*Your objective*: Provide again, from the entries below, every line from the one containing "championed by Lindsey Graham" through the one containing "business and personal", exactly as written, and no other line.

Data excerpts: Begin

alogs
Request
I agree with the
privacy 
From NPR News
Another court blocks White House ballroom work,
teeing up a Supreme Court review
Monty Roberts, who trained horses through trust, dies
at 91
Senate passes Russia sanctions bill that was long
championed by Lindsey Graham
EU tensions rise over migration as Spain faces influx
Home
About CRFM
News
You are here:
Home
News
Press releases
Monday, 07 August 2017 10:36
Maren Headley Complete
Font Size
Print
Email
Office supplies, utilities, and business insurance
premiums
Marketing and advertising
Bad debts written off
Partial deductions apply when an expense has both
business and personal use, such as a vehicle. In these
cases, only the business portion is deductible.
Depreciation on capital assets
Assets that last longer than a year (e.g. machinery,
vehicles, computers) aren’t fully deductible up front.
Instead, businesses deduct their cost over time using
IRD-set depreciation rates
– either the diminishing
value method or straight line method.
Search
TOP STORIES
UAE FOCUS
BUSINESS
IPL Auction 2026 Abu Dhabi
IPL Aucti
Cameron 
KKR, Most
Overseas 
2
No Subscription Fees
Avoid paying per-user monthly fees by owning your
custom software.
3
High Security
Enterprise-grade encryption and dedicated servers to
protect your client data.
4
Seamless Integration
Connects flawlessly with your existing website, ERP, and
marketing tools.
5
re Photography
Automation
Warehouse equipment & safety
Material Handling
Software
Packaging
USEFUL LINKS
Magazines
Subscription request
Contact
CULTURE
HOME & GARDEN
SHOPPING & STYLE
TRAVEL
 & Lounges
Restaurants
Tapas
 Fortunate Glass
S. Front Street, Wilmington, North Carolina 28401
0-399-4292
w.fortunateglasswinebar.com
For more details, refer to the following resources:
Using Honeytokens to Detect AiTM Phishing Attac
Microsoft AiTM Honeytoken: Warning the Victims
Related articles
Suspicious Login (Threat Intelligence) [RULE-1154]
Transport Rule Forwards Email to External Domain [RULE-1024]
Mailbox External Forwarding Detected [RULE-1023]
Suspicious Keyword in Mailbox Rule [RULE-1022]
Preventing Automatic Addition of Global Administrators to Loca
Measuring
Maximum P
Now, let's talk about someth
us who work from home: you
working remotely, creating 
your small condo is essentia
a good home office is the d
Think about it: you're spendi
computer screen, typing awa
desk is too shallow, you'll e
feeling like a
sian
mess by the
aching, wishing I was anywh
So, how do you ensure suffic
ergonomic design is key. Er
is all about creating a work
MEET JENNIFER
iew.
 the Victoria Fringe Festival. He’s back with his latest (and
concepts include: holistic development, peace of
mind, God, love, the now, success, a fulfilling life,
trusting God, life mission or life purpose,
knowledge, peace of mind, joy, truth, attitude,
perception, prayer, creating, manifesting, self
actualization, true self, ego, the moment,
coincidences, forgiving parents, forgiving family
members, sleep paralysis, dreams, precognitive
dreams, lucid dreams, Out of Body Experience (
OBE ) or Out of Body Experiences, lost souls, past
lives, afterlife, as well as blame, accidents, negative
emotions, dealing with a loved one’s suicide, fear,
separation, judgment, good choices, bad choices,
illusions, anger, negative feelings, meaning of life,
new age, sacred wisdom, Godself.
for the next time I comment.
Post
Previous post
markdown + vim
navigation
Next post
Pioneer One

Data excerpts: End

*Expected output*:
championed by Lindsey Graham
EU tensions rise over migration as Spain faces influx
Home
About CRFM
News
You are here:
Home
News
Press releases
Monday, 07 August 2017 10:36
Maren Headley Complete
Font Size
Print
Email
Office supplies, utilities, and business insurance
premiums
Marketing and advertising
Bad debts written off
Partial deductions apply when an expense has both
business and personal use, such as a vehicle. In these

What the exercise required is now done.